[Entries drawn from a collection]

------------------------

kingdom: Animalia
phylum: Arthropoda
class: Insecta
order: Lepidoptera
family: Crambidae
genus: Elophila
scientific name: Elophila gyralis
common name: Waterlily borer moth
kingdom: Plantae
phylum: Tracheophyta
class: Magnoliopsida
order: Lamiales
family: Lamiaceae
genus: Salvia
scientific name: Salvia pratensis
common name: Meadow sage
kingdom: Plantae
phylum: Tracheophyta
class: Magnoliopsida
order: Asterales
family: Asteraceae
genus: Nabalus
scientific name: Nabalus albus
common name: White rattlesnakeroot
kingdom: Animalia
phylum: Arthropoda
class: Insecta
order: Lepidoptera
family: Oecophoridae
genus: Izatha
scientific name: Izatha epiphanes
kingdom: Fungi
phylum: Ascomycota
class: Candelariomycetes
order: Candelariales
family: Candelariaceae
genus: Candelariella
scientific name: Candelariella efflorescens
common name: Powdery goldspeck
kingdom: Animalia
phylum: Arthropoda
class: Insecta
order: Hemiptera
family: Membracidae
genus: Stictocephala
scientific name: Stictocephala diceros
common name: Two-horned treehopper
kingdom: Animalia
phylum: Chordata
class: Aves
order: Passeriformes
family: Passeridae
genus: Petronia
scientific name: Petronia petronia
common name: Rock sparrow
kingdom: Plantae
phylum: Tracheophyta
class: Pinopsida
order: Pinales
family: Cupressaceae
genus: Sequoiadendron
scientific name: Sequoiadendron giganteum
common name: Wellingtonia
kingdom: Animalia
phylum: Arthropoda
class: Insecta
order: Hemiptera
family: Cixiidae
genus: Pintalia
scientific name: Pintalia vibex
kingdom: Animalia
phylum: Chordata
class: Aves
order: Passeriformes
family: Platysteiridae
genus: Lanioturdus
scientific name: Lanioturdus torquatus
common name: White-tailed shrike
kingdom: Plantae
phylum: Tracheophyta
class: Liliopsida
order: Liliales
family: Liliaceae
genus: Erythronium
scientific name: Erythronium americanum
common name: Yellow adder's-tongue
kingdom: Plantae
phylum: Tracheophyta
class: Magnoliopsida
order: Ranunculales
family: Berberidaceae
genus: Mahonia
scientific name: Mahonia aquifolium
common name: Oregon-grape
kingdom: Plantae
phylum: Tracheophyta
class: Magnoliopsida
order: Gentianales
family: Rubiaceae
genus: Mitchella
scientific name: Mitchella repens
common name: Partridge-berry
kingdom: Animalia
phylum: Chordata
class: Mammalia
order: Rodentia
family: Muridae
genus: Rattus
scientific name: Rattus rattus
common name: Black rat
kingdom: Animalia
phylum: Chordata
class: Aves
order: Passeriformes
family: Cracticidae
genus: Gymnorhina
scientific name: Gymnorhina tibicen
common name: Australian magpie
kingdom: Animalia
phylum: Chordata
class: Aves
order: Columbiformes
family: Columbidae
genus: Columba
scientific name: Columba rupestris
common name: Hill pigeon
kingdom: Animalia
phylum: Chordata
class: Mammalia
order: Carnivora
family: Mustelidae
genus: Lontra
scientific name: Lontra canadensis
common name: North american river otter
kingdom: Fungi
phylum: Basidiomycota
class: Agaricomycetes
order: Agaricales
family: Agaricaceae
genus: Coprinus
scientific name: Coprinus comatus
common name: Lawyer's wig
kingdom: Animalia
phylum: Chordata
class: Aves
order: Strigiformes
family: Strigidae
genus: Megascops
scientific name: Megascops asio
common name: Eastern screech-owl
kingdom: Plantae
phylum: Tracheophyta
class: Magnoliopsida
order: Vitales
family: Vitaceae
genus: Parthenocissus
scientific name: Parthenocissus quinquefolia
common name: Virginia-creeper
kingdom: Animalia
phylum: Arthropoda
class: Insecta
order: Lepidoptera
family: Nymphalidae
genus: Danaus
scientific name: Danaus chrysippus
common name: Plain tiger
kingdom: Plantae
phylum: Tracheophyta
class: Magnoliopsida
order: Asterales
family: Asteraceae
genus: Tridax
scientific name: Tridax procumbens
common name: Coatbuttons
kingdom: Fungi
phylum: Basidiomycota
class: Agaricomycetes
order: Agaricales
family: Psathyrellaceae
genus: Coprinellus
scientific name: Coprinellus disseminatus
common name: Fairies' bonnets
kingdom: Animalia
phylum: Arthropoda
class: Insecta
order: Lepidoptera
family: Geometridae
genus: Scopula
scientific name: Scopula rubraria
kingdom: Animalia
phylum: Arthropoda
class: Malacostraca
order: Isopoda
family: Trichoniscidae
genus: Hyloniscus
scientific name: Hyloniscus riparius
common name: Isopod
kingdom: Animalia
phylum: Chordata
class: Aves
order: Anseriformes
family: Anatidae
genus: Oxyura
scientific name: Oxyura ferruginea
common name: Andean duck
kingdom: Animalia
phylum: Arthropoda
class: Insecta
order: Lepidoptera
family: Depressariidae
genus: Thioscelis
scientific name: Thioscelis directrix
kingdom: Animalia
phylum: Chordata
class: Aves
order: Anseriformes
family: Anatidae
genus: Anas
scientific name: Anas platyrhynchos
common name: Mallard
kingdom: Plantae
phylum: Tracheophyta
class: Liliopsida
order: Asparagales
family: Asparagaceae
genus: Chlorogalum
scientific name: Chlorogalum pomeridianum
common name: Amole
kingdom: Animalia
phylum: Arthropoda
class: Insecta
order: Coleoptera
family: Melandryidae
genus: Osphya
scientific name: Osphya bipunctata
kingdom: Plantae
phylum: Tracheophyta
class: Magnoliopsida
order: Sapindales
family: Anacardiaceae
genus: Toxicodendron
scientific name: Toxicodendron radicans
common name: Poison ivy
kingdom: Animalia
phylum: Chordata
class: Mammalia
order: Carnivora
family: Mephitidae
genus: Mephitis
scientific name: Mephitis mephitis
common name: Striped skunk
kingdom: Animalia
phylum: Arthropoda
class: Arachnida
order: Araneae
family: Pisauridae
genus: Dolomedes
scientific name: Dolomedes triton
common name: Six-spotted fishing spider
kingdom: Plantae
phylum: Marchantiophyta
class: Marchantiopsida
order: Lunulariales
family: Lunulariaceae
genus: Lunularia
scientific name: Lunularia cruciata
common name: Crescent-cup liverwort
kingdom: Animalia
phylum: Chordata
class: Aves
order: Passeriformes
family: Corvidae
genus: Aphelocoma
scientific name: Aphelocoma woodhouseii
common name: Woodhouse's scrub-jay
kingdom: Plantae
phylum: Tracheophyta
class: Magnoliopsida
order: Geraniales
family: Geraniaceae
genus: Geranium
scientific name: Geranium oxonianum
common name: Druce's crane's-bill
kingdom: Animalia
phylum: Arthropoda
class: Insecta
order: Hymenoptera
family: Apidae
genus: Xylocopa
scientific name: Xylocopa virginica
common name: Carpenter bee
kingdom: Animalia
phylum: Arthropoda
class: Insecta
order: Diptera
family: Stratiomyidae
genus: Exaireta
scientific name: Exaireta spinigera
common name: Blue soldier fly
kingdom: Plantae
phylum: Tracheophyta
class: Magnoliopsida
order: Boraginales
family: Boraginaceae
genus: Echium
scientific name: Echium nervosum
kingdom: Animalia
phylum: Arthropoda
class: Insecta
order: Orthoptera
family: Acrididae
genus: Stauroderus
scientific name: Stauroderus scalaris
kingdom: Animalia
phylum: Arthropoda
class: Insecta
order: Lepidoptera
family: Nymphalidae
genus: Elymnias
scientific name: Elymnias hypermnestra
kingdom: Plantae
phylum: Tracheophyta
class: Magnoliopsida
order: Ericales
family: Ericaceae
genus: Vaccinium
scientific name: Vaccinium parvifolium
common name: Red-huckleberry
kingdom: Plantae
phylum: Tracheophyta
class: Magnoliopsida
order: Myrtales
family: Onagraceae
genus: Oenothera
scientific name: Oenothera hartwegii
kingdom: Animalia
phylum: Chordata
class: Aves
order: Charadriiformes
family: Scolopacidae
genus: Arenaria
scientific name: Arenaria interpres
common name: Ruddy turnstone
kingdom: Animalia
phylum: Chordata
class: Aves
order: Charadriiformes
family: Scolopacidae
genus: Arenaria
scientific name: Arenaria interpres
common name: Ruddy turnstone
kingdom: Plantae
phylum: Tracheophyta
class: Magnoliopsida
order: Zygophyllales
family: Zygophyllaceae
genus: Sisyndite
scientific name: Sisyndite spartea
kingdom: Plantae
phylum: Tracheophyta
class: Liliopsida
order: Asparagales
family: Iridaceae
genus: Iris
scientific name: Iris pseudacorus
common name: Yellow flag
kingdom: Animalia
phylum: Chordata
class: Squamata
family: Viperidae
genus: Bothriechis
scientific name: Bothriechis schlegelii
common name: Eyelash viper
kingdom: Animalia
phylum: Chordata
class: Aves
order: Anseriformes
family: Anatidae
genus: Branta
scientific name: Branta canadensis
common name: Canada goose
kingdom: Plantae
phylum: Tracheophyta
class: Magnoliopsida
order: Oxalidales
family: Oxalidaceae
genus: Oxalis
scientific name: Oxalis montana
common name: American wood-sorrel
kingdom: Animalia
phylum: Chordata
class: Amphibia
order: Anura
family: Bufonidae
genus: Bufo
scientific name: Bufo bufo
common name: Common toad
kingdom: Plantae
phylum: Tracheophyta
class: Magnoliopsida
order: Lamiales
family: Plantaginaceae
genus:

------------------------

## Exercise brief
Render the lines from the one containing "scientific name: Bothriechis schlegelii" through the final line of the rows, both included, as a JSON list of strings with one string per line, omitting any blank lines.

## Final result
[
  "scientific name: Bothriechis schlegelii",
  "common name: Eyelash viper",
  "kingdom: Animalia",
  "phylum: Chordata",
  "class: Aves",
  "order: Anseriformes",
  "family: Anatidae",
  "genus: Branta",
  "scientific name: Branta canadensis",
  "common name: Canada goose",
  "kingdom: Plantae",
  "phylum: Tracheophyta",
  "class: Magnoliopsida",
  "order: Oxalidales",
  "family: Oxalidaceae",
  "genus: Oxalis",
  "scientific name: Oxalis montana",
  "common name: American wood-sorrel",
  "kingdom: Animalia",
  "phylum: Chordata",
  "class: Amphibia",
  "order: Anura",
  "family: Bufonidae",
  "genus: Bufo",
  "scientific name: Bufo bufo",
  "common name: Common toad",
  "kingdom: Plantae",
  "phylum: Tracheophyta",
  "class: Magnoliopsida",
  "order: Lamiales",
  "family: Plantaginaceae",
  "genus:"
]